Days of thunder

February 24, 2010

I spent my youth in the delusion that I was a poet of note, one who inflicts artificial hurt on himself to write ten good lines.  I thought Rilke wanted me to.  Inspiration was everywhere, but undoubtedly it came in the road less traveled.  It was to be found in simpler things; in the good eye of a half blind girl on the bus, the sigh of a bitch in heat, a boy with a schoolbag half his size, a photograph, a memory, a yearning.

I was 14 when I read Milan Kundera’s “Life is Elsewhere”. It was distressing then that I lacked the intellectual maturity and the experiences that would naturally come in later years (I hoped), to fully understand what he wanted to say, but for all my literary pretensions, my sensibilities permitted one good line out of this book:

                You haystacks smoking in the mist

                Burning the incense of her heart

Work in Terengganu

February 5, 2010

My company was just awarded a lucrative contract (I led the team), and to execute it, I have to be in terengganu for much of the beginning of the year, missing holidays & weekends. I stay in a rented apartment in Kuantan, the state capital of Pahang, by far the largest town on the eastern seaboard, which doesn’t mean much when the population is barely 500,000, though it hosts a couple of starbucks, a bowling alley, 2 hypermarkets and a golf course.

I learn to drive slow, running counter to my city-boy urges, getting stuck behind trucks & tankers, and kampong drivers with no urgency to get anywhere.  With the view this good, it’s more peaceful to just slow down and start enjoying the drive.  This contract covers 4 oil & gas plants, stretching from Gebeng, Pahang to Kemaman & Kertih, Terengganu.  From my apartment I head north to Gebeng in about 30 minutes, and kemanan, where my regional office is at, is a further 30 minutes, crossing the state line. Kertih would be another hour away. At most times the roads hug the coast, lined with coconut trees and sparsely populated villages, passing entrances to starred resorts where welcome drinks with little umbrellas & 2night/3day packages beckon. Stalls would sell dried seafood products, and roadside restaurant shacks are stocked with coconut juices and promises of eastern sea breezes. 

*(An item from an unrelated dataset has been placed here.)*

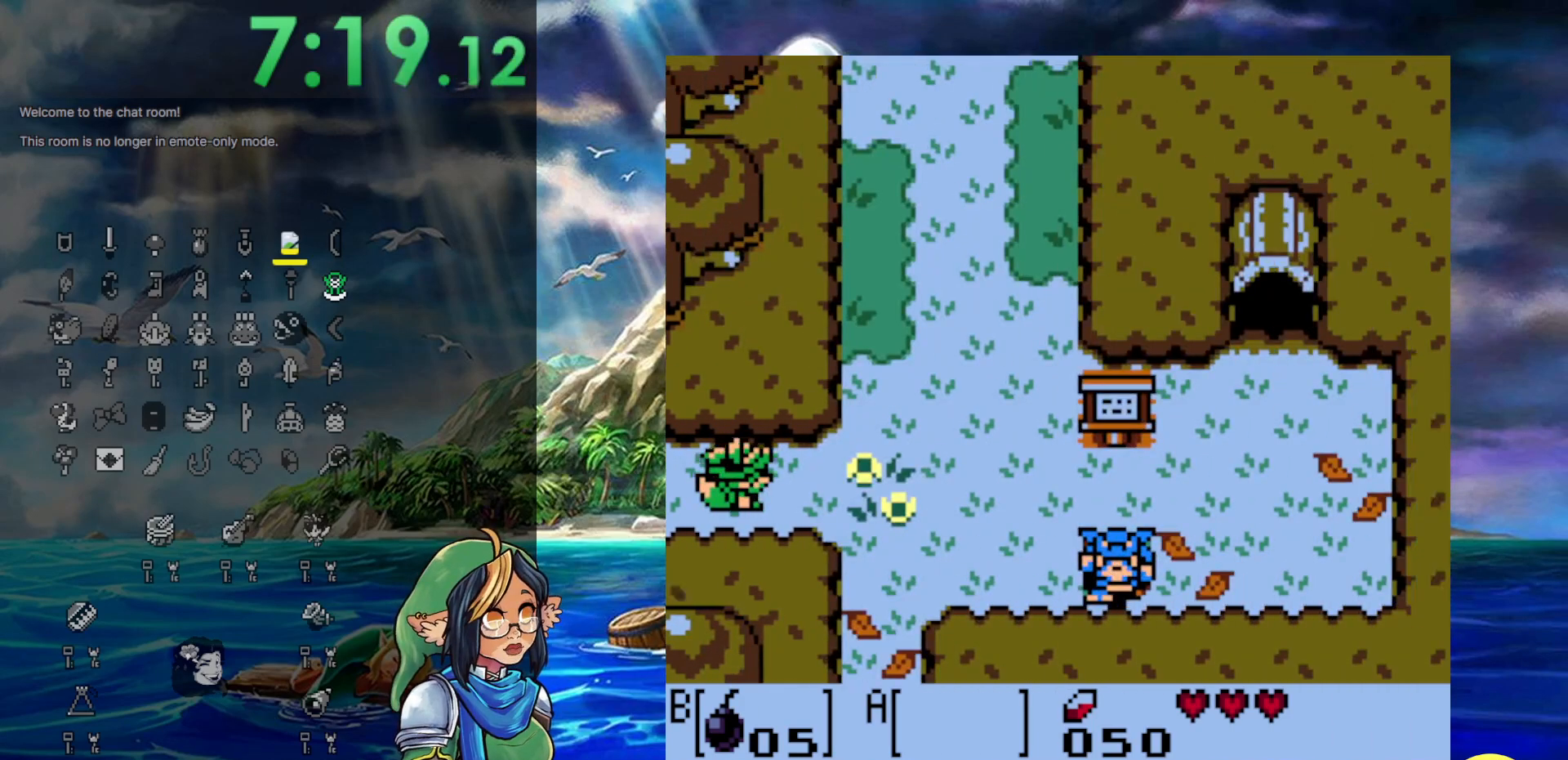
{"buttons": ["DPAD_RIGHT"], "events": []}
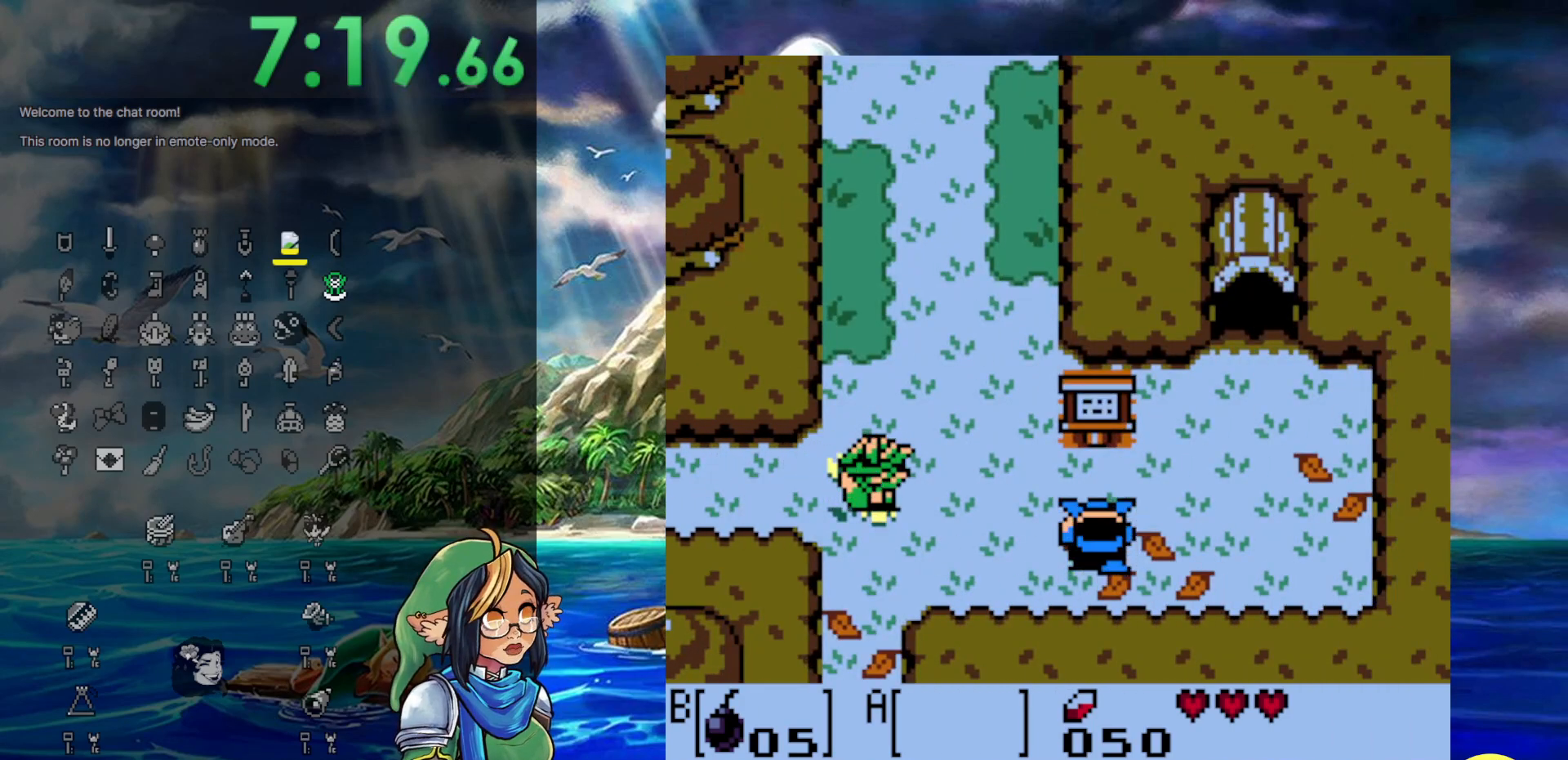
{"buttons": ["DPAD_DOWN", "DPAD_RIGHT"], "events": [[500, "DPAD_DOWN", "down"]]}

In addition to these 4 plants, we have existing business here in the east coast, and our entire staff + help from other branches + contract workers had to work 16, 20 hour days everyday, Patrick and I found ourselves yesterday having to fill in for some very labor intensive work, when no one else was available.  We donned fire-retardant suits, safety shoes, work aprons, chemical gloves, safety helmets & face shields in the hottest day of the year, moved 1.12 tons of chemicals by hand (in 20kg carboys), first from a warehouse to the base of a cooling tower, then moving the entire load up, and then pouring them in. 2 middle aged men, both senior managers, risking our backs and straining never before used muscles, making our contribution.

Postscript(next day): My entire body hurts like a muthafucker.